Calling RHIOs' survival in their current form "tenuous at best," the study questions many of the prevailing assumptions about how a nationwide health information network will emerge.

Policy-makers at the Health and Human Services Department and in the health information technology community expect RHIOS to serve as the building blocks of a national system. But many face an uncertain future, the study’s authors report.

The study, “The State of Regional Health Information Organizations: Current Activities and Financing,” appeared today in an online edition of the journal Health Affairs.

The authors, led by Harvard University graduate student Julia Adler-Milstein, identified 145 RHIOs nationwide that were getting under way in recent years. Of them, “only 20 were functioning at even a modest scale, and only 15 were doing so for a broad set of patients” as of Jan. 1, according to the article.

Nearly one-quarter of the RHIOs known to exist in mid-2006 were defunct by early 2007, it states. “Our results suggest that at most 12 of [the 20 functioning] RHIOs are self-sustaining, since eight continue to receive moderate or substantial grant funding,” it adds.

“These findings suggest that nationwide electronic clinical data exchange will be much harder than what many people have envisioned,” Adler-Milstein said in a statement released by Health Affairs. “The expectation has been that we will have RHIOs throughout the country that bring together all the providers in their region and engage in comprehensive data exchange.

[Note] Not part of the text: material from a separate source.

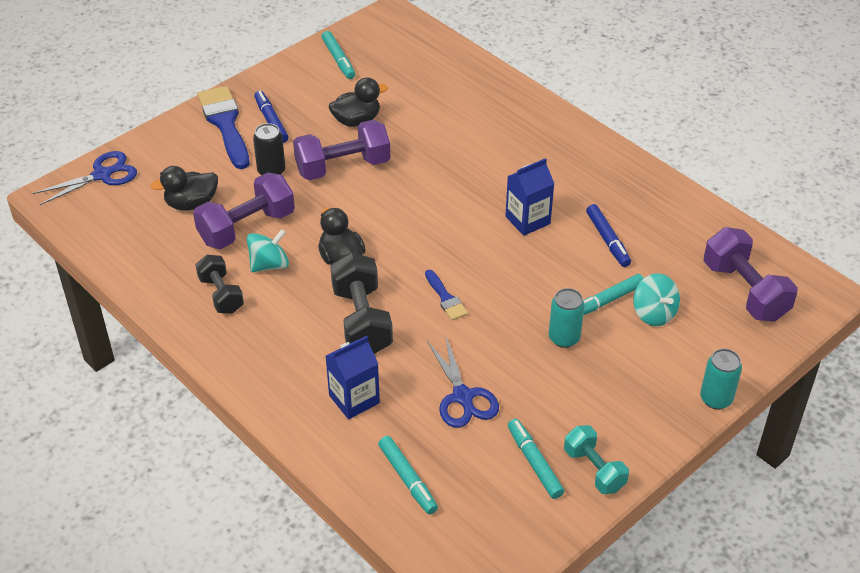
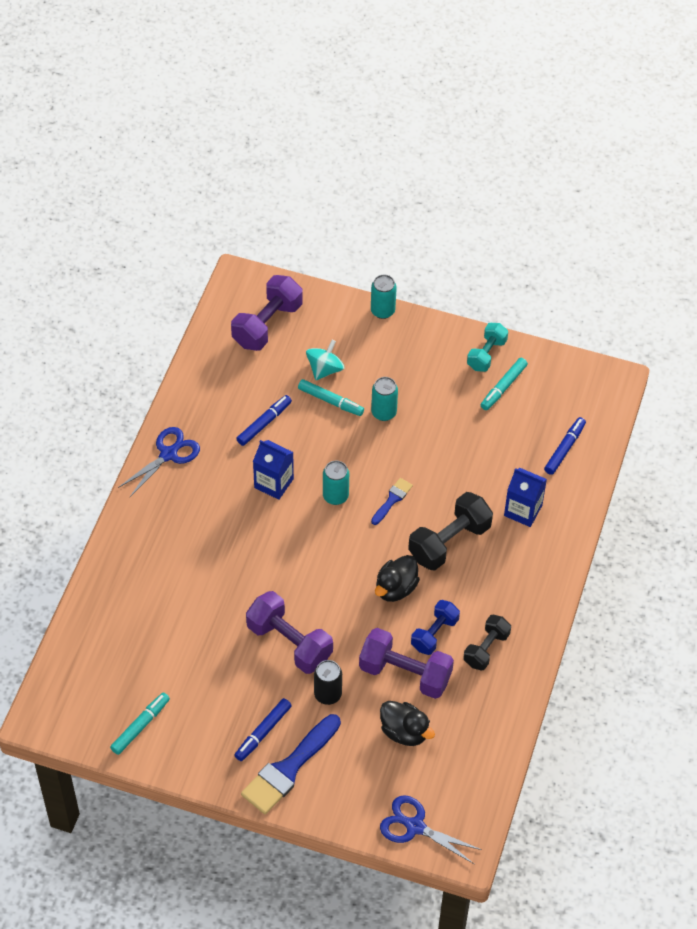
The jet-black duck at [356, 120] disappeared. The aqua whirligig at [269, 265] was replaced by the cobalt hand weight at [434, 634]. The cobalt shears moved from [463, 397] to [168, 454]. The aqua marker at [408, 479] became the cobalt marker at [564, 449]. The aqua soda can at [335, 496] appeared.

In reality, we’re seeing few established RHIOs and those that are established only have a small number of participating groups exchanging a narrow set of data.”

According to the article, “it is not clear whether even more mature RHIOs have a clear path to becoming financially sustainable.” Most of those RHIOs deliver results of laboratory and radiology tests to doctors, and the article says this is the where the return on investment is most achievable.

“If we want RHIOs to attain the vision of comprehensive health information exchange, we need to increase our investments in them,” Adler-Milstein said. “Otherwise, many of these RHIOs will be unable to sustain themselves under the current market-oriented approach.”